When they start growing breadfruit trees and they are still small, farmers can plant sun-loving, easy-to-sell vegetables around them. TTFF’s model aims to grow local interest in breadfruit trees as they mature so that when the understory becomes too shady for vegetables, there is demand encouraging farmers to plant more. . McLaughlin already sees this market solidifying, especially in countries like Jamaica where TTFF is well established.

“There is such a demand for breadfruit trees now, more and more people want them. 

Even as breadfruit advocates look to the future, the climate remains at the center of their concerns. Already, Villalobos imagines how, on the hottest days, harvesting in breadfruit agroforests will be, thanks to the shade provided by the dense canopy, safer for workers than in large open fields. And as climate change brings more violent storms, his personal experience suggests that breadfruit’s resilience will prove essential. After Hurricane Maria, many breadfruit trees in Puerto Rico were the only ones still standing amid devastated forests. Also, because they reproduce primarily through the growth of suckers, breadfruit trees that had been knocked down grew back within a few months.

Of course, the future climate isn’t just good news for this tree. By analyzing the potential distribution area of ​​breadfruit, the study published in PLOS Climate predicts a slight decline in its adaptive capacity in Latin America and the Caribbean, both under stable climatic conditions (about 10.1%) and in a high emissions scenario (11.5%).
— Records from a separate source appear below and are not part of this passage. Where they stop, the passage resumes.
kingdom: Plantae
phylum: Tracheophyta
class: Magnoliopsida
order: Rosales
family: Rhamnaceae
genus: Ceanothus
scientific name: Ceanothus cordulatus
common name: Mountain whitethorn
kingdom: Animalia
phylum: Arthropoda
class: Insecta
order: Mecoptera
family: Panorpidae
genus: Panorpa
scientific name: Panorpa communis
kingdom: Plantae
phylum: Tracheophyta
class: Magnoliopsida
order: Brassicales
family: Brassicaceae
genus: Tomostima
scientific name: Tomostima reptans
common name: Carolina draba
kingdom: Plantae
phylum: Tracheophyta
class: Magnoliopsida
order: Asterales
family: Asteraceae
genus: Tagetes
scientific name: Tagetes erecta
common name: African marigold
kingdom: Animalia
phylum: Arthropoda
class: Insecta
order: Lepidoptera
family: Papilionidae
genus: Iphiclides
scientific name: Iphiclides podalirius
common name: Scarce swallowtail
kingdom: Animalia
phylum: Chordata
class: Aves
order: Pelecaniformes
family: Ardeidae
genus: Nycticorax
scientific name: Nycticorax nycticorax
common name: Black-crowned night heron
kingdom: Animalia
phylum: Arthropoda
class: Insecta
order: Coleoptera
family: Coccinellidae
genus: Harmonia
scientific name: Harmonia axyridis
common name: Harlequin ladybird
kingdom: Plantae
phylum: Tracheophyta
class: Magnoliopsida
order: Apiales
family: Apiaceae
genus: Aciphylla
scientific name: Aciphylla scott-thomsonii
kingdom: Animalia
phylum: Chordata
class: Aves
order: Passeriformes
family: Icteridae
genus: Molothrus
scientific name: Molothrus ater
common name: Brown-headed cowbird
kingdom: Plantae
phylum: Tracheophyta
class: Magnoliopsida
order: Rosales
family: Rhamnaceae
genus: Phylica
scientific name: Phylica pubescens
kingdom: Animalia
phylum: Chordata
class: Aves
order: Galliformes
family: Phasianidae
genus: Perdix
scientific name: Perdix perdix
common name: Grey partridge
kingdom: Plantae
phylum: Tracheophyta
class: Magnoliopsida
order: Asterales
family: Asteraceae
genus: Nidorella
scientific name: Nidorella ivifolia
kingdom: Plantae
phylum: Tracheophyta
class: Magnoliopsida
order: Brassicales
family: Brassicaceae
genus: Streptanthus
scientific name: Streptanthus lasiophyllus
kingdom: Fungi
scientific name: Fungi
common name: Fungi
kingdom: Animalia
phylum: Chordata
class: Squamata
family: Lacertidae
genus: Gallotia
Nyree Zerega, co-author of Yang’s study and director of the plant biology and conservation program at Northwestern and the Chicago Botanical Garden, points out, however, that this estimate is more like a digest of global data. So most geographies will see a slight change in their local trees, but predictions could be refined with the inclusion of additional data.

“It makes people realize that this is something that needs to be paid attention to and studied more. »

Yang also adds that it’s important not to view breadfruit as a miracle cure. Although it is difficult, if not impossible, for breadfruit to become an invasive species (most cultivated varieties do not produce seeds and can only be spread by planting cuttings by humans), it There are ethical considerations to be had when introducing a non-native tree species into a new environment. All the more so with the increasing globalization of food systems.

“We want to make sure that the introduction of the breadfruit tree doesn’t happen without any consideration for the context. People need to really care about this culture and make sense to them,” says Yang. “We know that food systems are one of the main drivers of biodiversity loss, and breadfruit can help change that, but as a holistic solution: a big piece of the cake in all the changes that need to happen. produce to improve food.